The expression on the face of Mr. Romer’s daughter, when she recognized the American, was a palimpsest of conflicting emotions. Her surprise was still more intense when Mr. Quincunx stepped out from the shadow of the drooping tree and raised his hat to her. Her eyes for the moment looked positively scared; and her mouth opened, like the mouth of a bewildered infant. The tone with which the citizen of Ohio addressed the confused young lady made the heart of Mr. Quincunx leap for joy.

“I am astonished at you,” he said. “I should not have believed such a thing possible! Your only excuse is that this infernal jest of yours has turned out so well for the people concerned, and so shamefully for yourself. How could you treat that brave foreign child so brutally? Why—I saw her trembling and trembling, and trying to get away; and you were holding—actually holding her—while that poor mad thing came nearer! It’s a good thing for you that the Catholic spirit in her burst out at last. Do you know what spell she used to bring that girl to her senses? A spell that you will never understand, my friend, for all this baptism and confirmation business! Why—she quoted passages out of the Litany of Our Lady! I heard her clearly, and I recognized the words. I am a damned atheist myself, but if ever I felt religion to be justified it was when your cousin stopped that girl’s crying. It was like real magic. You ought to be thoroughly proud of her! I shall tell her when I see her what I feel about her.”

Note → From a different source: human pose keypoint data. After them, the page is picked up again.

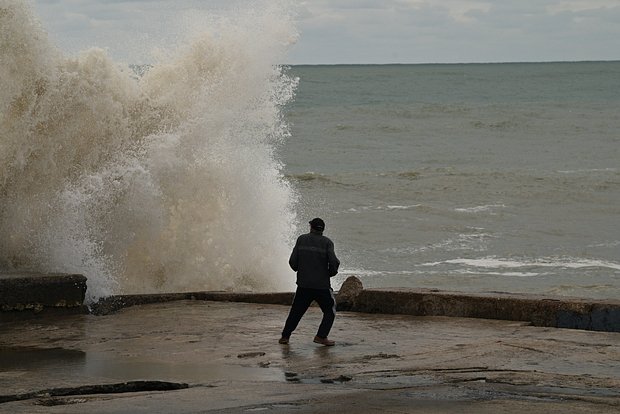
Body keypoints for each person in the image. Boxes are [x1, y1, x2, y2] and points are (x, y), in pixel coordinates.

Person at [279, 218, 340, 346]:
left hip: (303, 285)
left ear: (311, 227)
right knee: (330, 310)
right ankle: (321, 336)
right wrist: (329, 274)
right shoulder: (327, 243)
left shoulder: (301, 239)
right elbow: (334, 263)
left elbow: (293, 262)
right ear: (322, 229)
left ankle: (285, 336)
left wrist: (299, 270)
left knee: (296, 311)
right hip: (322, 286)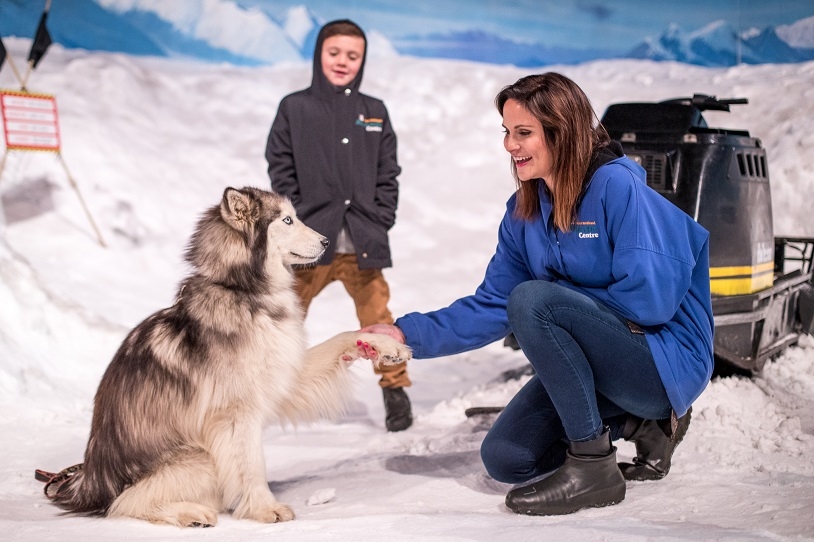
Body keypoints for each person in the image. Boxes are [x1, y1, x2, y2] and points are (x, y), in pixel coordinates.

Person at [361, 72, 714, 514]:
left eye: (523, 133)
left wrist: (554, 299)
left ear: (561, 133)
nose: (510, 145)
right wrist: (404, 335)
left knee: (533, 300)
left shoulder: (616, 186)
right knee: (507, 458)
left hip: (663, 361)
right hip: (603, 358)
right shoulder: (523, 210)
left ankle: (593, 465)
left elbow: (651, 302)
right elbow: (494, 303)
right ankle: (642, 425)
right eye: (507, 132)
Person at [265, 19, 412, 432]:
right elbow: (280, 164)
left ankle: (395, 388)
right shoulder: (295, 107)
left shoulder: (374, 112)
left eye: (353, 55)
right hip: (310, 245)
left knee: (379, 317)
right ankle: (270, 387)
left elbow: (389, 170)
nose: (343, 62)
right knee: (286, 318)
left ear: (362, 61)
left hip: (363, 243)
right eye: (335, 53)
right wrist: (299, 219)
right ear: (319, 55)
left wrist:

Gladys rose from her seat on the weir and faced them haughtily. Her surprise once over, and the rebuke having fallen, she became mistress of herself again.

“I suppose,” she said, completely ignoring Mr. Quincunx, “we’d better follow those two, and see if Lacrima gets her safely into the house. I fancy she’ll have no difficulty about it. Of course if she had not done this I should have had to do it myself. But not knowing Italian”—she added this with a sneer—“I am not so suitable a mad-house nurse.”

“It was her good heart, Gladys,” responded the American; “not her Italian, nor her Litany, that soothed that girl’s mind. I wish your heart, my friend, were half as good.”

“Well,” returned the fair girl quite cheerfully, “we’ll leave my heart for the present, and see how Lacrima has got on.”

She took the arm which Dangelis had not offered, but which his chivalry forbade him to refuse, and together they proceeded to follow the heroic Genoese.

Mr. Quincunx shuffled unregarded behind them.

They had hardly reached the keeper’s cottage, a desolate and ancient erection, of the usual stone material, darkened with damp and overshadowed by a moss-grown oak, when Lacrima herself came towards them.

She started with surprise at seeing, in the shadowy obscurity, the figures of the two men.